How would we go about parsing this type of information, and who would be involved? Unlike the signal detection effort, which is the province of a small number of astronomers and subject experts, the process of analyzing and comprehending the contents of the transmission will be open to anyone with an Internet connection and a hypothesis to test. One of the interesting things about programming languages is that many of the most popular languages were created by sole contributors, like Guido van Rossum, the creator of Python, or by small teams working within larger companies. The implication being that the most important contributions may come from people and small teams who are not involved in SETI at all.

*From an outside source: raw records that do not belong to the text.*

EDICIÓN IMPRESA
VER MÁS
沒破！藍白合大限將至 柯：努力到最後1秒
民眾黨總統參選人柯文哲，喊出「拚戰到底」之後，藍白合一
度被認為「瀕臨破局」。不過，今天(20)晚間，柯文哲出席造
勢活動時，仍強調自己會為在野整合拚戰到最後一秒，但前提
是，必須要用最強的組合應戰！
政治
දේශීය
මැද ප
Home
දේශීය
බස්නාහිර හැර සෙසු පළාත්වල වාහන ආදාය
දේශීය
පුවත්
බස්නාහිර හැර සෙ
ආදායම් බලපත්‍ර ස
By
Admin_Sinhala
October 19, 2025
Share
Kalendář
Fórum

For an example of a fully worked out system, Paul Fitzpatrick, then with the MIT CSAIL lab, created Cosmic OS, which details the ideas explored in this article and more. With Cosmic OS, he builds a Turing complete programming language that is based on just four basic symbols: 0 and 1, plus the equivalent of open and close parentheses.

There are risks and ethical considerations to ponder as well. In terms of risk, we may be able to run programs but not understand their inner workings or purpose. Already this is a problem with narrow AIs we have built. They learn from sets of examples instead of scripted instructions. Because of this they behave like black boxes. This poses a problem because an outside observer has no way of predicting how the AI will respond to different scenarios (one reason I don’t trust the autopilot on my Tesla car). In the case of a generally intelligent AI of extraterrestrial provenance, it goes without saying that we should be cautious in where we allow it to run.

There are ethical considerations as well. Suppose the transmission includes generally intelligent programs? Should they be considered a form of artificial life or consciousness? How would we know for sure? Should terminating their operation be considered the equivalent of murder, or something else? This idea may seem far fetched, but it is worthwhile to think about issues like this before a detection event.